_Exercise description_
Your answer should be the full set of records, printed exactly as they stand.

_Provided records_
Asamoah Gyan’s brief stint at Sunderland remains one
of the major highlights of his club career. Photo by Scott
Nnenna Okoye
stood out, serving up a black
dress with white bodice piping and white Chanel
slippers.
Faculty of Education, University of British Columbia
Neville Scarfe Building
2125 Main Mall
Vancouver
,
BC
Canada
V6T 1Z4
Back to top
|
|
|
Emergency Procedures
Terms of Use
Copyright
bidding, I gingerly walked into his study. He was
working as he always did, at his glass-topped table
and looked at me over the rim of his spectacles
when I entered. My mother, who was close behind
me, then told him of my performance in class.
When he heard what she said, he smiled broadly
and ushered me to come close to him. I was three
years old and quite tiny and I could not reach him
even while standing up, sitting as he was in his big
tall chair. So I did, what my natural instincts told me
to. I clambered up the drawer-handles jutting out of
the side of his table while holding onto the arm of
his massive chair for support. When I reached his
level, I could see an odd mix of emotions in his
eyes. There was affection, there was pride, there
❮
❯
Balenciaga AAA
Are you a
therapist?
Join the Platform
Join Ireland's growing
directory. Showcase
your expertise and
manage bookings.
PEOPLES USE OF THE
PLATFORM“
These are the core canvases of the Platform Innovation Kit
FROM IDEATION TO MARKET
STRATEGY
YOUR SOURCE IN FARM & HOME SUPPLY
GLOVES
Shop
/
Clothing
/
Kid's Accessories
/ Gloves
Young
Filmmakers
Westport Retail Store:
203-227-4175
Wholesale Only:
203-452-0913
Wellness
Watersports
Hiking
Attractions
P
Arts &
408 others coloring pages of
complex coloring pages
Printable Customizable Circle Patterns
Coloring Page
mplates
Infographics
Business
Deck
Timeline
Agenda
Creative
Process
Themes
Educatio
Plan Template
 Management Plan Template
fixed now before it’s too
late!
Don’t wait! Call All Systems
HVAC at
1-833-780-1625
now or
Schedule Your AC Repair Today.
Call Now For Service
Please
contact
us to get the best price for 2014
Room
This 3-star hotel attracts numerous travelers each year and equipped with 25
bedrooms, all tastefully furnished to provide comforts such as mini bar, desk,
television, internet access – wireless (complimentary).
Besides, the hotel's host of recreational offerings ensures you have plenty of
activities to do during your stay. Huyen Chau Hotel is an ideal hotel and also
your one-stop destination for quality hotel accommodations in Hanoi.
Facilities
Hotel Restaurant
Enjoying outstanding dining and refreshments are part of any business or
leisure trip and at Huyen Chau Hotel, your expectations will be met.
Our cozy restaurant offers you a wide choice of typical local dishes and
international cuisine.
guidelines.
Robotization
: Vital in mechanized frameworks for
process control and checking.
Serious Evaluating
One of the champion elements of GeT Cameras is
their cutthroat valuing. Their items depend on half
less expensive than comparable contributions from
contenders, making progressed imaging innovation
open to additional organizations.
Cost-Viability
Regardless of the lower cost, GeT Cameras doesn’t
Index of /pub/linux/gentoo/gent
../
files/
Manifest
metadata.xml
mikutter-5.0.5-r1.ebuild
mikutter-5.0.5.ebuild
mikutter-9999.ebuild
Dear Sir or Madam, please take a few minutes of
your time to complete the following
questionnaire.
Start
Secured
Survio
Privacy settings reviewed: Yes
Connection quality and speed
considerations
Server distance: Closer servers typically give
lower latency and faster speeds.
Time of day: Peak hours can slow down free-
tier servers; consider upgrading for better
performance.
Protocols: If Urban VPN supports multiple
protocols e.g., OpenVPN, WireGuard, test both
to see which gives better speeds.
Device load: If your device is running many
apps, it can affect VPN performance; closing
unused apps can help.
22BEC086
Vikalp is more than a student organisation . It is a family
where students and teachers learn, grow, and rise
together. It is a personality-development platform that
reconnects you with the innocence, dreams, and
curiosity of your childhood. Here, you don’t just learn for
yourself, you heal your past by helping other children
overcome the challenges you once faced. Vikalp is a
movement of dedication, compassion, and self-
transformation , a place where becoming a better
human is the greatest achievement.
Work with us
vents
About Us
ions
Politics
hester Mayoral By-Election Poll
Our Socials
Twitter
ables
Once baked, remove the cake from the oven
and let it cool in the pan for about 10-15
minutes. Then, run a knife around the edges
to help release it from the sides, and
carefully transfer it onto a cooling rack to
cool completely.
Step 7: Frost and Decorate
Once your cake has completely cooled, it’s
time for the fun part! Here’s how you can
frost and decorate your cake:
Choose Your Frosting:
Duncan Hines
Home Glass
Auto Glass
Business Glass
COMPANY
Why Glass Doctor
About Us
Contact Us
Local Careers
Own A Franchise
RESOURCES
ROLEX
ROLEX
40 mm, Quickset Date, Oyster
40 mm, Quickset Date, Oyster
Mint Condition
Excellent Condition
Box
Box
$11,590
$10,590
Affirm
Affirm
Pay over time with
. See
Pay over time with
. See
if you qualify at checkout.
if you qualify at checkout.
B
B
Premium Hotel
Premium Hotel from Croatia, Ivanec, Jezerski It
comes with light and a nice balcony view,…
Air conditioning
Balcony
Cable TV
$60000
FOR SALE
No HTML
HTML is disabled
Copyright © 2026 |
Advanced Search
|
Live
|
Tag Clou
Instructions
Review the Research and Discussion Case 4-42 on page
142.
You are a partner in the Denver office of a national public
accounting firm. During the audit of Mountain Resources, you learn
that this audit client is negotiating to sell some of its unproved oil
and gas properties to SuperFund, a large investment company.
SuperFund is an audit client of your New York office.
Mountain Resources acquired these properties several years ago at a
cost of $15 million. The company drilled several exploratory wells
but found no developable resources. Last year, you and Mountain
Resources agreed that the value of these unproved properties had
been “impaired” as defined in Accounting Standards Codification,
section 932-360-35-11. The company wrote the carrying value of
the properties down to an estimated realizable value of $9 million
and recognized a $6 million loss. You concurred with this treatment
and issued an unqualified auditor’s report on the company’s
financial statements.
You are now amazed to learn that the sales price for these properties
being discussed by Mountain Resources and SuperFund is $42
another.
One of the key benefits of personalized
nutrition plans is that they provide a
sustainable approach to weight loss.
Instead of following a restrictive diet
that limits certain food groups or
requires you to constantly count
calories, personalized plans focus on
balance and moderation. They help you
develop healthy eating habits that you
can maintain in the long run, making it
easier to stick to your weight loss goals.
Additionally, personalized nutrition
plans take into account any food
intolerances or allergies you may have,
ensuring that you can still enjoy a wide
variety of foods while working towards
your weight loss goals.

_Solution for this task_
Asamoah Gyan’s brief stint at Sunderland remains one
of the major highlights of his club career. Photo by Scott
Nnenna Okoye
stood out, serving up a black
dress with white bodice piping and white Chanel
slippers.
Faculty of Education, University of British Columbia
Neville Scarfe Building
2125 Main Mall
Vancouver
,
BC
Canada
V6T 1Z4
Back to top
|
|
|
Emergency Procedures
Terms of Use
Copyright
bidding, I gingerly walked into his study. He was
working as he always did, at his glass-topped table
and looked at me over the rim of his spectacles
when I entered. My mother, who was close behind
me, then told him of my performance in class.
When he heard what she said, he smiled broadly
and ushered me to come close to him. I was three
years old and quite tiny and I could not reach him
even while standing up, sitting as he was in his big
tall chair. So I did, what my natural instincts told me
to. I clambered up the drawer-handles jutting out of
the side of his table while holding onto the arm of
his massive chair for support. When I reached his
level, I could see an odd mix of emotions in his
eyes. There was affection, there was pride, there
❮
❯
Balenciaga AAA
Are you a
therapist?
Join the Platform
Join Ireland's growing
directory. Showcase
your expertise and
manage bookings.
PEOPLES USE OF THE
PLATFORM“
These are the core canvases of the Platform Innovation Kit
FROM IDEATION TO MARKET
STRATEGY
YOUR SOURCE IN FARM & HOME SUPPLY
GLOVES
Shop
/
Clothing
/
Kid's Accessories
/ Gloves
Young
Filmmakers
Westport Retail Store:
203-227-4175
Wholesale Only:
203-452-0913
Wellness
Watersports
Hiking
Attractions
P
Arts &
408 others coloring pages of
complex coloring pages
Printable Customizable Circle Patterns
Coloring Page
mplates
Infographics
Business
Deck
Timeline
Agenda
Creative
Process
Themes
Educatio
Plan Template
 Management Plan Template
fixed now before it’s too
late!
Don’t wait! Call All Systems
HVAC at
1-833-780-1625
now or
Schedule Your AC Repair Today.
Call Now For Service
Please
contact
us to get the best price for 2014
Room
This 3-star hotel attracts numerous travelers each year and equipped with 25
bedrooms, all tastefully furnished to provide comforts such as mini bar, desk,
television, internet access – wireless (complimentary).
Besides, the hotel's host of recreational offerings ensures you have plenty of
activities to do during your stay. Huyen Chau Hotel is an ideal hotel and also
your one-stop destination for quality hotel accommodations in Hanoi.
Facilities
Hotel Restaurant
Enjoying outstanding dining and refreshments are part of any business or
leisure trip and at Huyen Chau Hotel, your expectations will be met.
Our cozy restaurant offers you a wide choice of typical local dishes and
international cuisine.
guidelines.
Robotization
: Vital in mechanized frameworks for
process control and checking.
Serious Evaluating
One of the champion elements of GeT Cameras is
their cutthroat valuing. Their items depend on half
less expensive than comparable contributions from
contenders, making progressed imaging innovation
open to additional organizations.
Cost-Viability
Regardless of the lower cost, GeT Cameras doesn’t
Index of /pub/linux/gentoo/gent
../
files/
Manifest
metadata.xml
mikutter-5.0.5-r1.ebuild
mikutter-5.0.5.ebuild
mikutter-9999.ebuild
Dear Sir or Madam, please take a few minutes of
your time to complete the following
questionnaire.
Start
Secured
Survio
Privacy settings reviewed: Yes
Connection quality and speed
considerations
Server distance: Closer servers typically give
lower latency and faster speeds.
Time of day: Peak hours can slow down free-
tier servers; consider upgrading for better
performance.
Protocols: If Urban VPN supports multiple
protocols e.g., OpenVPN, WireGuard, test both
to see which gives better speeds.
Device load: If your device is running many
apps, it can affect VPN performance; closing
unused apps can help.
22BEC086
Vikalp is more than a student organisation . It is a family
where students and teachers learn, grow, and rise
together. It is a personality-development platform that
reconnects you with the innocence, dreams, and
curiosity of your childhood. Here, you don’t just learn for
yourself, you heal your past by helping other children
overcome the challenges you once faced. Vikalp is a
movement of dedication, compassion, and self-
transformation , a place where becoming a better
human is the greatest achievement.
Work with us
vents
About Us
ions
Politics
hester Mayoral By-Election Poll
Our Socials
Twitter
ables
Once baked, remove the cake from the oven
and let it cool in the pan for about 10-15
minutes. Then, run a knife around the edges
to help release it from the sides, and
carefully transfer it onto a cooling rack to
cool completely.
Step 7: Frost and Decorate
Once your cake has completely cooled, it’s
time for the fun part! Here’s how you can
frost and decorate your cake:
Choose Your Frosting:
Duncan Hines
Home Glass
Auto Glass
Business Glass
COMPANY
Why Glass Doctor
About Us
Contact Us
Local Careers
Own A Franchise
RESOURCES
ROLEX
ROLEX
40 mm, Quickset Date, Oyster
40 mm, Quickset Date, Oyster
Mint Condition
Excellent Condition
Box
Box
$11,590
$10,590
Affirm
Affirm
Pay over time with
. See
Pay over time with
. See
if you qualify at checkout.
if you qualify at checkout.
B
B
Premium Hotel
Premium Hotel from Croatia, Ivanec, Jezerski It
comes with light and a nice balcony view,…
Air conditioning
Balcony
Cable TV
$60000
FOR SALE
No HTML
HTML is disabled
Copyright © 2026 |
Advanced Search
|
Live
|
Tag Clou
Instructions
Review the Research and Discussion Case 4-42 on page
142.
You are a partner in the Denver office of a national public
accounting firm. During the audit of Mountain Resources, you learn
that this audit client is negotiating to sell some of its unproved oil
and gas properties to SuperFund, a large investment company.
SuperFund is an audit client of your New York office.
Mountain Resources acquired these properties several years ago at a
cost of $15 million. The company drilled several exploratory wells
but found no developable resources. Last year, you and Mountain
Resources agreed that the value of these unproved properties had
been “impaired” as defined in Accounting Standards Codification,
section 932-360-35-11. The company wrote the carrying value of
the properties down to an estimated realizable value of $9 million
and recognized a $6 million loss. You concurred with this treatment
and issued an unqualified auditor’s report on the company’s
financial statements.
You are now amazed to learn that the sales price for these properties
being discussed by Mountain Resources and SuperFund is $42
another.
One of the key benefits of personalized
nutrition plans is that they provide a
sustainable approach to weight loss.
Instead of following a restrictive diet
that limits certain food groups or
requires you to constantly count
calories, personalized plans focus on
balance and moderation. They help you
develop healthy eating habits that you
can maintain in the long run, making it
easier to stick to your weight loss goals.
Additionally, personalized nutrition
plans take into account any food
intolerances or allergies you may have,
ensuring that you can still enjoy a wide
variety of foods while working towards
your weight loss goals.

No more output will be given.